A Port-au-Prince, 19 ans, Dany Laferrière, le jeune journaliste, se souvient d’une interview avec Frankétienne, auteur en 1972 de « Ultravocal ». De Frankétienne, DL dit que "c’est l’être le moins snob " qu’il connaisse. « J’avais un modèle, je n’étais pas seul », confie Dany Laferrière en évoquant le père du "spiralisme", cette rupture qui s’inscrit aussi dans la continuité.

 A Montréal où il a débarqué en 1976, après l’assassinat de son ami, le journaliste Gasner Raymond, DL évoque ses huit années difficiles dans les usines. La galère, comme vécue par ¼ de travailleurs dans le monde, dans les sous-sols des villes, a donné de l’authenticité à ses mots. « Il faut raconter la vie des gens si l’on veut être artiste », témoigne l’auteur de " Comment faire l’amour à un nègre sans se fatiguer ".
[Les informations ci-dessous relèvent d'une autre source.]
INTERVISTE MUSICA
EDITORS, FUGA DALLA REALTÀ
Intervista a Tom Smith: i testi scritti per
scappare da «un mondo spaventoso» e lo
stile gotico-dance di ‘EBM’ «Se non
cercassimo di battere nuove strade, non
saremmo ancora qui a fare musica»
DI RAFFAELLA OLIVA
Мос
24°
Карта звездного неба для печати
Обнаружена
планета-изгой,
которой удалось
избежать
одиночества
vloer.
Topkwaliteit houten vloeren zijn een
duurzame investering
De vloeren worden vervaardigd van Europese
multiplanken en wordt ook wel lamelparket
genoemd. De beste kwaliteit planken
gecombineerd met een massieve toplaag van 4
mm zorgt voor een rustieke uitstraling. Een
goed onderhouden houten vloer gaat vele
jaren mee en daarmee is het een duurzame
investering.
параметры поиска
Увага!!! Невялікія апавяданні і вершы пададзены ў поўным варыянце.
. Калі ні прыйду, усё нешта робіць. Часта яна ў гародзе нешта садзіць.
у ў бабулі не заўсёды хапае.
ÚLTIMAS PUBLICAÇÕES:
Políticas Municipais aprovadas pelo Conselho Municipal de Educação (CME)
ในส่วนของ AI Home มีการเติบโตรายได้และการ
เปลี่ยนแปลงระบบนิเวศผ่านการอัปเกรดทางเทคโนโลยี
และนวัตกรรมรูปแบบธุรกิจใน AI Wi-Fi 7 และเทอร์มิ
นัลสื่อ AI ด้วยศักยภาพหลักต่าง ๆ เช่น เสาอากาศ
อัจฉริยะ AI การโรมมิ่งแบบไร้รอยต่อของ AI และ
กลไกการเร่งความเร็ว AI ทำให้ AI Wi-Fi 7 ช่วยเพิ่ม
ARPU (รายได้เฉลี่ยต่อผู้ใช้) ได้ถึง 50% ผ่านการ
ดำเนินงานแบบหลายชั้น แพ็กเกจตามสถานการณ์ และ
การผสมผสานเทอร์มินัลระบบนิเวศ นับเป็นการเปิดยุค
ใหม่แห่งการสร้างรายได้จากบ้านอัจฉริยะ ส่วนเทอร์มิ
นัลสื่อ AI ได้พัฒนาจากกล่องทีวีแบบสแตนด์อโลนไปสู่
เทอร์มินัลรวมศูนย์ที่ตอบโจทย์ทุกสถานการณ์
Sur sa machine à écrire, son Remington 22, Dany Laferrière se souvient encore de ces mots qui ont suivi des millions d’autres, pesés dans des livres : « Pas croyable. C’est la quatrième fois que Bouba joue cette musique ». Ce style simple, en apparence accessible, c’est du Dany, l’écrivain que l’on croit être, que l’on se croit capable de devenir. Et pourquoi pas ?

DL, enfant, parle de la France. De la littérature de ce pays. D’auteurs, dont le Britannique Kipling, " Capitaine courageux ", capable de mener pêcher un enfant d’Haïti jusqu’à Terre-Neuve par la magie des mots, de l’imaginaire.

Vidéo de la cérémonie 


Ce Dany Laferrière, « pierre par pierre, a construit une œuvre qui traverse le temps. Il était déjà un immortel », dit Frankétienne, ajoutant que ce monsieur est un « homme bon ». « Dany n’a jamais eu la grosse tête. Il dit la vérité avec tendresse et un humour parfois mordant », soutient Frankétienne, qui y va de sa prophétie. Dans un siècle, deux siècles, nos enfants, nos petits-enfants parleront de Dany Laferrière, comme on parle de ce monument, la Citadelle Laferrière, affirme Frankétienne.

«L’hommage à Dany est mérité. Le président a fait un discours approprié à la circonstance. Je pense que cela a été un grand moment », confie Gary Victor, une autre grande plume d’Haïti, en marge de la partie officielle de ce cocktail.